Three Layers of Lambda Architecture

  1. Batch Layer
    Accumulates raw data (immutable) and creates true value by periodic batch recalculation.
  2. Speed Layer (Streaming Layer)
    Near real-time processing to complement the gap until batch comes.
  3. Serving Layer
    Merges and provides batch result + streaming result.

Philosophy of Kappa Architecture

  • "Batch processing can also be expressed by replay of stream."
  • Abolish batch layer and configure with single stream processing.
  • Recalculation of state is realized by Replay of stream.

✅ Suitable Applications

Lambda

  • DWH-type analysis requiring accurate aggregation.
  • Cases requiring both batch ETL and real-time analysis.
  • Phased migration in large organizations (Continued use of existing batch).

Kappa

  • Business centered on real-time processing (Monitoring, Detection, IoT).
  • When wanting to build simple pipeline centered on stream.
  • Environment with recalculation needs but don't want to hold batch.

❌ Unsuitable Cases

Lambda

  • Development and operation are complex (Management of 2 layers).
  • Over-engineering for small to medium scale data.

Kappa

  • Cases where DWH-like accurate aggregation is strongly required.
  • Environment where streaming infrastructure is not established.

✅ History (Genealogy / Parent Styles)

  • Lambda Architecture (Nathan Marz) proposed double structure of Batch + Stream.
  • Later, Kappa Architecture spread with evolution of Kafka Streams / Flink / Beam etc.
  • Nowadays, combination with Lakehouse + Streaming is becoming common.

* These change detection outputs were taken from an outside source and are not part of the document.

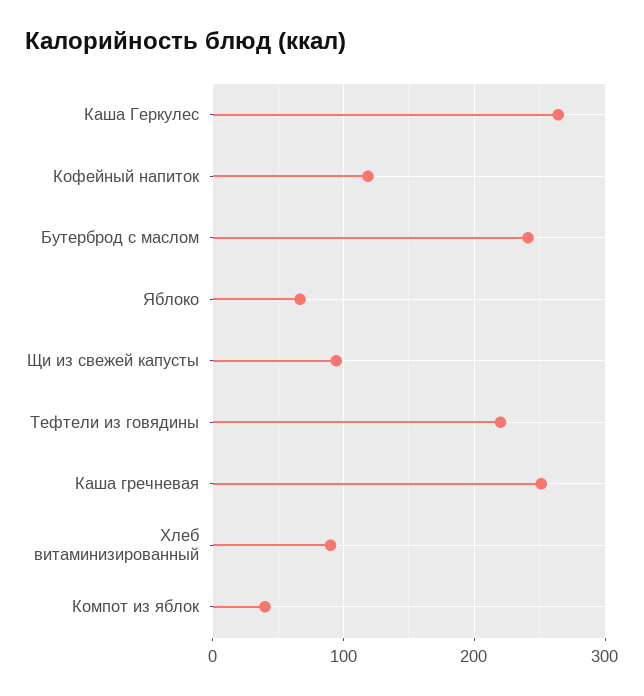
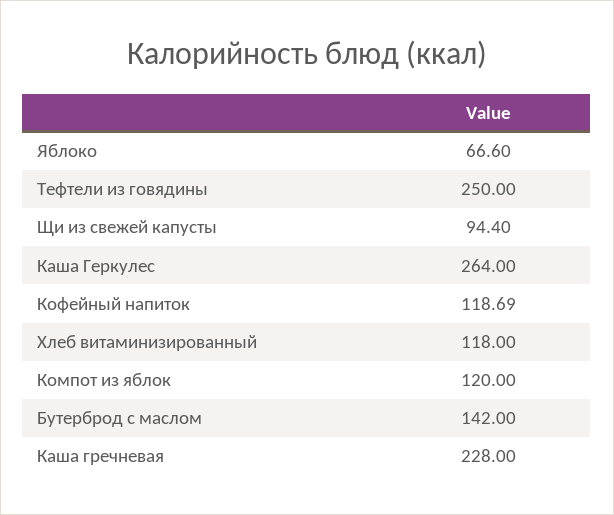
  {
    "Каша Геркулес": 264,
    "Кофейный напиток": 118.69,
-   "Бутерброд с маслом": 240,
+   "Бутерброд с маслом": 142,
    "Яблоко": 66.6,
    "Щи из свежей капусты": 94.4,
-   "Тефтели из говядины": 220,
+   "Тефтели из говядины": 250,
-   "Каша гречневая": 250,
+   "Каша гречневая": 228,
-   "Хлеб витаминизированный": 90,
+   "Хлеб витаминизированный": 118,
-   "Компот из яблок": 40
+   "Компот из яблок": 120
  }

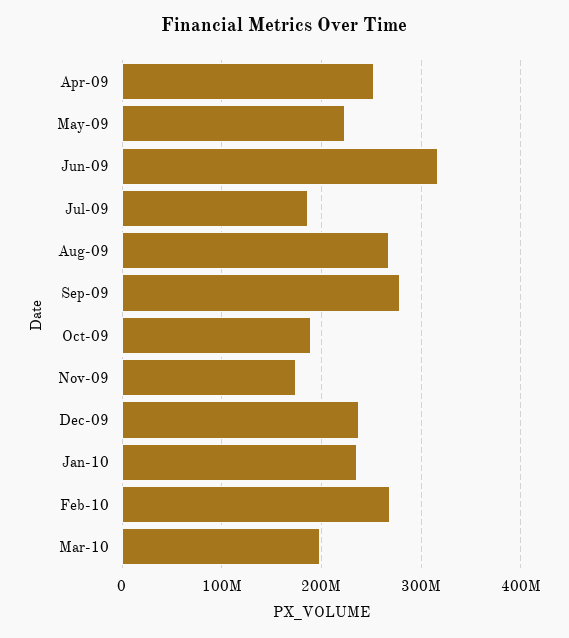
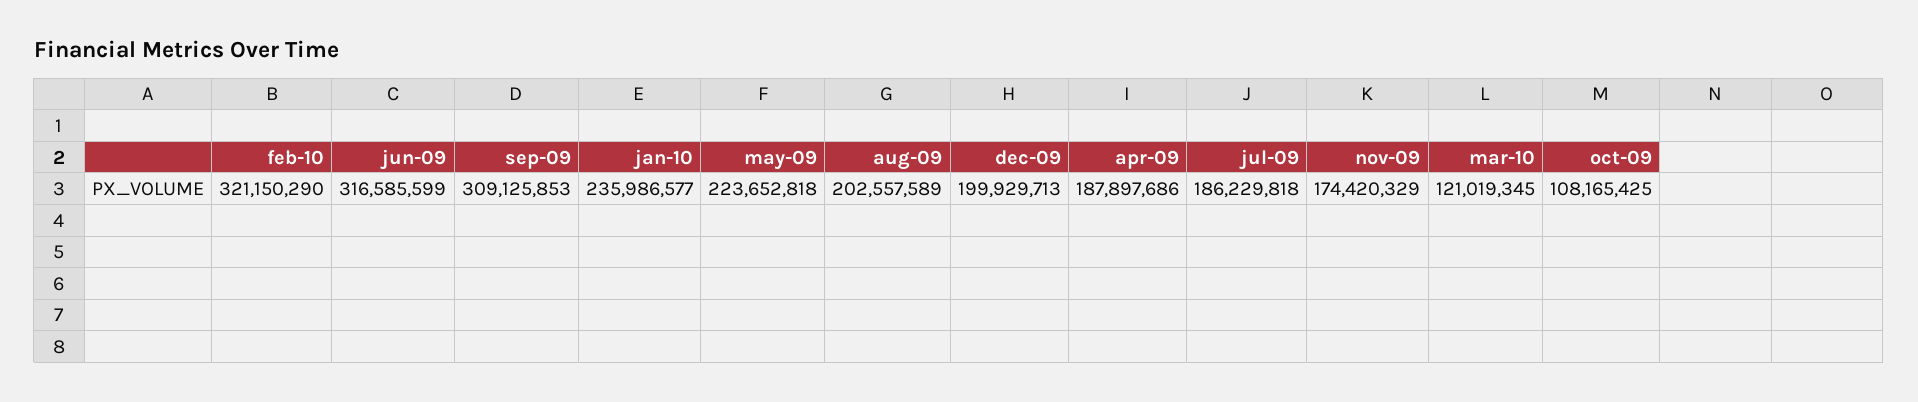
  {
-   "Apr-09": 250000000,
+   "Apr-09": 187897686,
    "May-09": 223652818,
    "Jun-09": 316585599,
    "Jul-09": 186229818,
-   "Aug-09": 270000000,
+   "Aug-09": 202557589,
-   "Sep-09": 280000000,
+   "Sep-09": 309125853,
-   "Oct-09": 190000000,
+   "Oct-09": 108165425,
    "Nov-09": 174420329,
-   "Dec-09": 240000000,
+   "Dec-09": 199929713,
    "Jan-10": 235986577,
-   "Feb-10": 270000000,
+   "Feb-10": 321150290,
-   "Mar-10": 200000000
+   "Mar-10": 121019345
  }

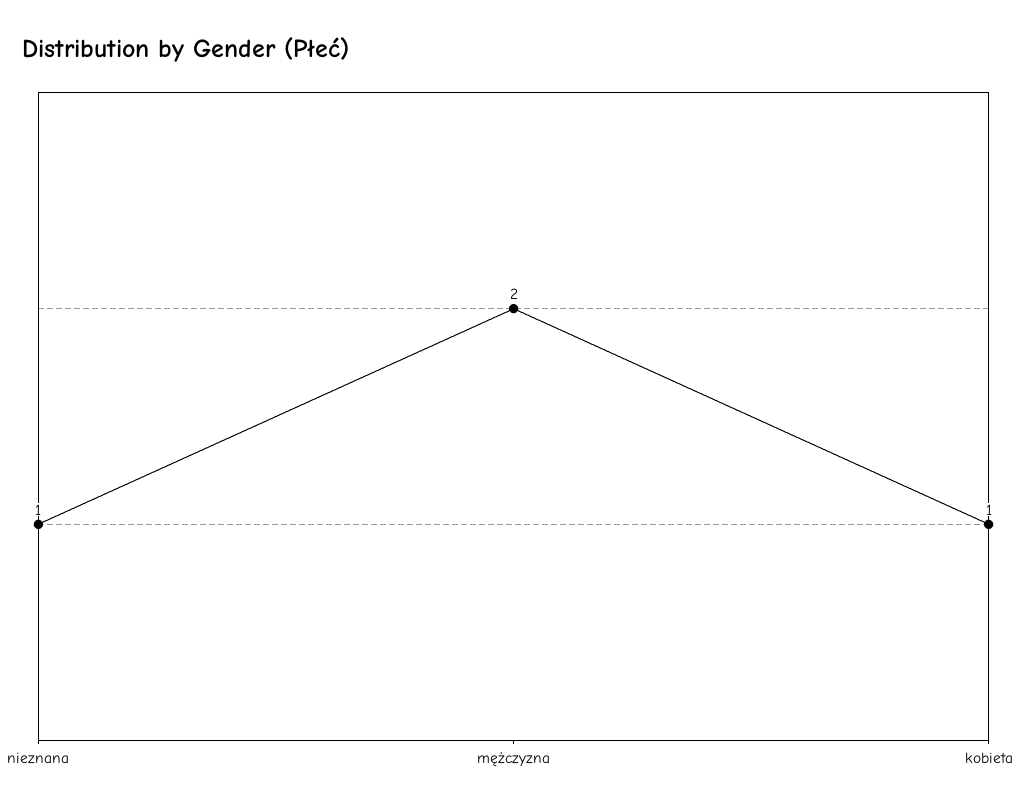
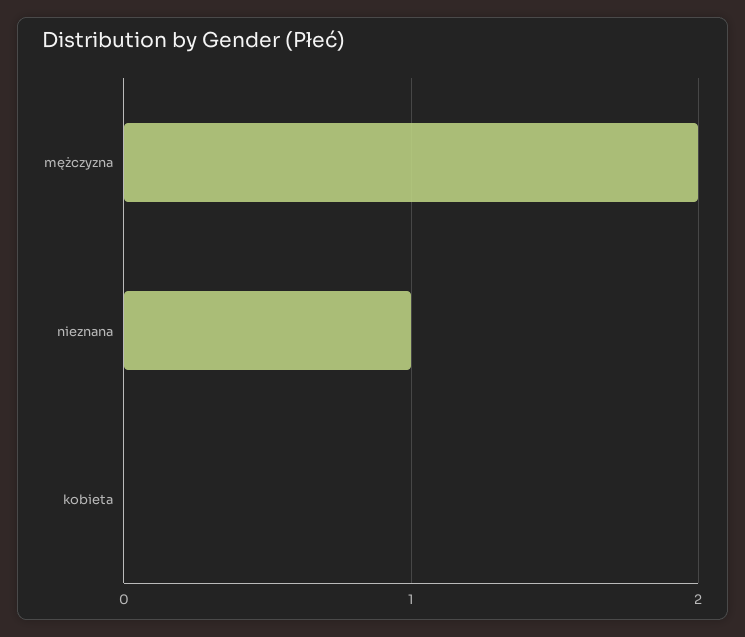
  {
    "nieznana": 1,
    "mężczyzna": 2,
-   "kobieta": 1
+   "kobieta": 0
  }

✅ Representative Frameworks

  • Apache Spark
    Central technology constructing Batch Layer of Lambda Architecture.

  • Kafka Streams / Apache Flink
    Representative streaming processing infrastructure of Kappa Architecture.

  • Apache Beam
    Can construct pipeline integrating Batch / Streaming, supporting both Lambda/Kappa.

  • Delta Lake / Iceberg / Hudi
    Good compatibility with Lakehouse assuming recalculation and Replay.

✅ Design Patterns Supporting This Style

  • Iterator
    Used for sequential processing of stream / massive data.

  • Observer
    Process triggered by arrival of stream event.

  • Strategy
    Switching algorithms of batch processing / streaming processing.

  • Template Method
    Unifies common flow of ETL / Pipeline construction.

✅ Summary

Lambda / Kappa Architecture are data processing structures born from the perspective of:
How to handle massive data with "Accuracy", "Immediacy", and "Recalculability".

  • Both Accuracy + Immediacy needed → Lambda
  • Want to simplify with Streaming center → Kappa

This segregation is often used in practice.